The task ->
Find every line in the entries below that contains the string "instances", with matching case, and copy each of those lines.

Materials provided ->
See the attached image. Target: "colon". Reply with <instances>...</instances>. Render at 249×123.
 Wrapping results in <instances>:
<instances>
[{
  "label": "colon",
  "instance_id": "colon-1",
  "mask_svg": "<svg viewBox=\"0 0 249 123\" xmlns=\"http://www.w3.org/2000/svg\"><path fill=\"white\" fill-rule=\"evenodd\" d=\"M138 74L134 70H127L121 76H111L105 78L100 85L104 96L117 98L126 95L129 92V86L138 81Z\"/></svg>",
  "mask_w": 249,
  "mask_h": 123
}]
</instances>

Task answer ->
See the attached image. Target: "colon". Reply with <instances>...</instances>. Render at 249×123.
 Wrapping results in <instances>:
<instances>
</instances>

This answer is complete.